All is quiet now in the barn, except for the snorting of sheep that have straw caught in their nose. Steam rises in the breath of each animal. A llama sleeps near the door of the barn, here to protect the sheep. The air is thick with the odor of sheep, hay, and blood, an odor that sticks to your clothes hours after you leave. Ewe 320 makes her way to the group of sheep clustered around the heating duct and kicks irritably at the ewe in front of her and forces her way into the center of the group.

In the office, the newborn lamb in the box has stopped shivering and has begun to move around. "In about a half hour that lamb will be ready for the elements and his mother," Summer says.

Sure enough, not much later Trauntvein carries the lamb back to its mother's jug and sets it inside. Its mother now assumes its duties and the lamb staggers around the jug as the ewe tries to lick it off. The lamb searches under the mother's legs for a place to suck. Trauntvein says this is a good sign that the lamb is going to be OK.

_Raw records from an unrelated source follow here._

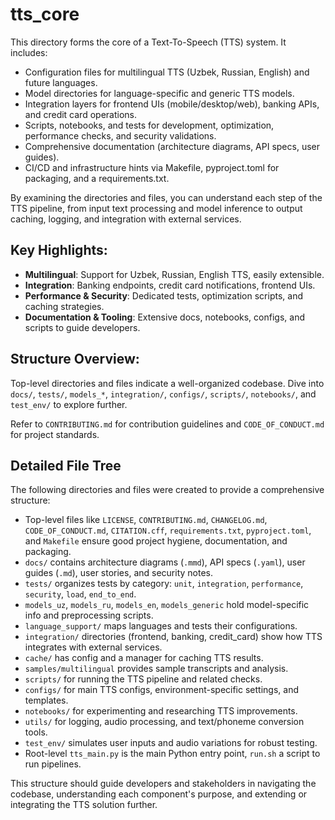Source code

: # tts_core

This directory forms the core of a Text-To-Speech (TTS) system. It includes:
- Configuration files for multilingual TTS (Uzbek, Russian, English) and future languages.
- Model directories for language-specific and generic TTS models.
- Integration layers for frontend UIs (mobile/desktop/web), banking APIs, and credit card operations.
- Scripts, notebooks, and tests for development, optimization, performance checks, and security validations.
- Comprehensive documentation (architecture diagrams, API specs, user guides).
- CI/CD and infrastructure hints via Makefile, pyproject.toml for packaging, and a requirements.txt.

By examining the directories and files, you can understand each step of the TTS pipeline, from input text processing and model inference to output caching, logging, and integration with external services.

## Key Highlights:
- **Multilingual**: Support for Uzbek, Russian, English TTS, easily extensible.
- **Integration**: Banking endpoints, credit card notifications, frontend UIs.
- **Performance & Security**: Dedicated tests, optimization scripts, and caching strategies.
- **Documentation & Tooling**: Extensive docs, notebooks, configs, and scripts to guide developers.

## Structure Overview:
Top-level directories and files indicate a well-organized codebase. Dive into `docs/`, `tests/`, `models_*`, `integration/`, `configs/`, `scripts/`, `notebooks/`, and `test_env/` to explore further.

Refer to `CONTRIBUTING.md` for contribution guidelines and `CODE_OF_CONDUCT.md` for project standards.


## Detailed File Tree

The following directories and files were created to provide a comprehensive structure:

- Top-level files like `LICENSE`, `CONTRIBUTING.md`, `CHANGELOG.md`, `CODE_OF_CONDUCT.md`, `CITATION.cff`, `requirements.txt`, `pyproject.toml`, and `Makefile` ensure good project hygiene, documentation, and packaging.
- `docs/` contains architecture diagrams (`.mmd`), API specs (`.yaml`), user guides (`.md`), user stories, and security notes.
- `tests/` organizes tests by category: `unit`, `integration`, `performance`, `security`, `load`, `end_to_end`.
- `models_uz`, `models_ru`, `models_en`, `models_generic` hold model-specific info and preprocessing scripts.
- `language_support/` maps languages and tests their configurations.
- `integration/` directories (frontend, banking, credit_card) show how TTS integrates with external services.
- `cache/` has config and a manager for caching TTS results.
- `samples/multilingual` provides sample transcripts and analysis.
- `scripts/` for running the TTS pipeline and related checks.
- `configs/` for main TTS configs, environment-specific settings, and templates.
- `notebooks/` for experimenting and researching TTS improvements.
- `utils/` for logging, audio processing, and text/phoneme conversion tools.
- `test_env/` simulates user inputs and audio variations for robust testing.
- Root-level `tts_main.py` is the main Python entry point, `run.sh` a script to run pipelines.

This structure should guide developers and stakeholders in navigating the codebase, understanding each component's purpose, and extending or integrating the TTS solution further.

The lamb bloodies its nose in the mother's still-hanging afterbirth. Then there are audible sucking noises. The lamb has found the teats. Its little tail begins wagging excitedly in circles.

Trauntvein bends down to see and says, "Yeah, he's sucking good. He says of the lambs, "These last two might not have made it if something hadn't been done," and heads back to the office where he may get another hour or two of sleep.